Coups de poing en cours de récréation, insultes humiliantes en pleine classe, usage d’objets tranchants comme armes de fortune. La violence en milieu scolaire s’installe durablement au Gabon. Mais pendant que les projecteurs se braquent, à juste titre, sur les élèves, une autre réalité reste dans l’ombre : celle des enseignants, souvent démunis, parfois en danger, et rarement préparés à affronter de telles situations.
Derrière le tableau noir, des hommes et des femmes, formés pour transmettre des savoirs… mais pas pour gérer des crises. Les modules de formation initiale se concentrent encore largement sur les disciplines académiques, au détriment de la gestion des conflits, du repérage de la détresse psychologique ou de la réponse à des agressions.

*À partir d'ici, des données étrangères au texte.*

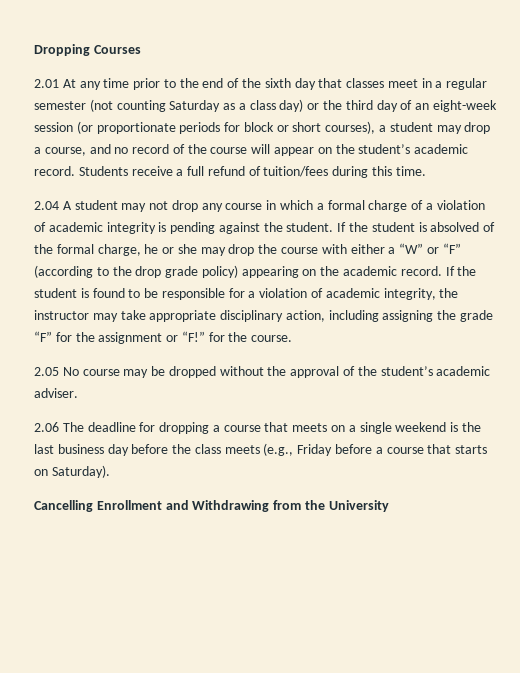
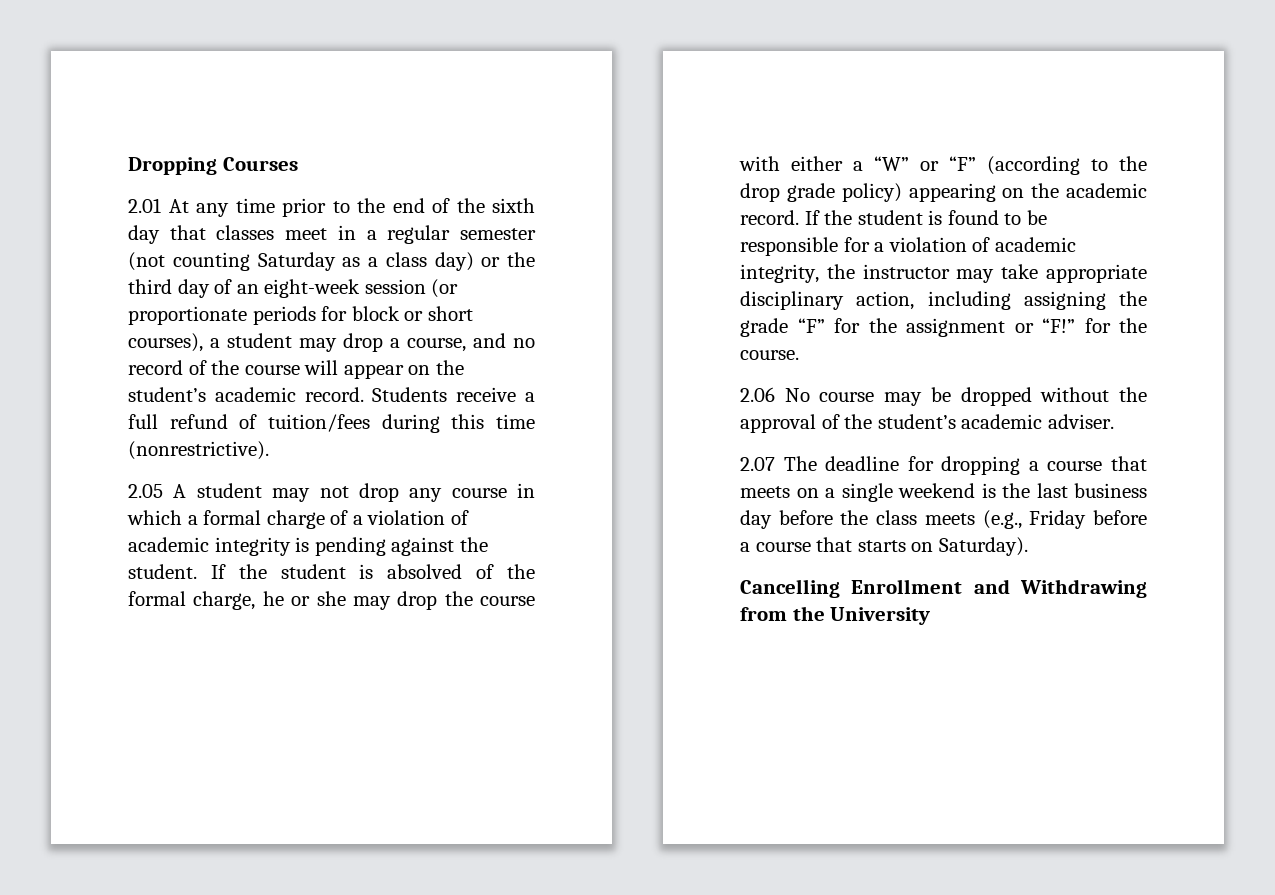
[395,166,426,176] [34,201,59,210] time. // 2.04 -> [496,414,535,429] [128,441,269,460] [128,484,163,498] time (nonrestrictive). // 2.05
[34,367,59,376] 2.05 -> [740,387,775,402] 2.06
[34,422,59,432] 2.06 -> [740,457,775,471] 2.07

« Non, pas du tout. On n’a pas eu de formation à ce sujet. Et ce peu importe le type de violences », affirme E.E, enseignante dans le secondaire. Même son de cloche du côté de D.A, professeur de philosophie dans un lycée public. « Nous n’avons pas été formés pour ces cas spécifiques. Et même la formation reçue ne cadrait pas avec les réalités du terrain » déclare-t-il.
Face aux actes de violence, bagarres, agressions, insultes, voire usage d’armes blanches comme ciseaux, ceintures, voire chevrons, la réaction des enseignants relève souvent de la débrouille. « Dans la mesure du possible, je sépare les élèves, surtout les plus jeunes, puis je les conduis au censorat vie scolaire », explique E.E. Mais face aux cas les plus graves, elle confie, « J’évite dorénavant d’intervenir seule. Je préfère appeler les surveillants, même s’ils sont en sous-effectif ».
Un isolement préoccupant
Le constat est alarmant : les enseignants ne se sentent ni formés, ni soutenus. Pire, certains dénoncent un abandon de la part de leur hiérarchie. « La hiérarchie ne protège personne. Les responsables administratifs sont plus préoccupés par leurs postes », tranche D.A. Un sentiment partagé par E.E, qui pointe du doigt l’inefficacité du système disciplinaire. « On est souvent surpris de revoir un élève violent en classe, comme si de rien n’était. Quelques jours d’exclusion au mieux. On ne sait même pas s’il a compris la gravité de ses actes ». Même les cas de harcèlement ou d’agressions envers les enseignants semblent traités avec légèreté. « Lorsqu’un enseignant est agressé, on ne se sent pas soutenu. Mais cela dépend du chef d’établissement », nuance-t-elle.
Pourtant, les pistes de solutions existent. D.A propose plusieurs leviers. « Il faudrait revoir les conditions : la surpopulation scolaire est une des causes de ces violences. Il faut restaurer l’autorité de l’enseignant et ramener la sanction. Aujourd’hui, au vu de l’ampleur, il faut joindre scolaire et pénal ».
Vers une formation continue et adaptée ?
Autre exigence récurrente : celle d’une formation continue, mieux ancrée dans la réalité du terrain. « Il faut adapter les formations psychopédagogiques aux réalités locales, organiser des séminaires pour les enseignants en activité », insiste D.A. Une idée que certaines ONG mettent déjà en pratique à petite échelle, comme Mwana Gabon ou École et Vivre Ensemble, via des ateliers de sensibilisation à la gestion non violente des conflits.
Mais ces actions ponctuelles ne remplacent pas une stratégie nationale. Car enseigner, ce n’est pas seulement expliquer une leçon. C’est aussi assurer la sécurité, comprendre les signaux faibles, apaiser les tensions. Et cela, comme toute compétence, s’apprend.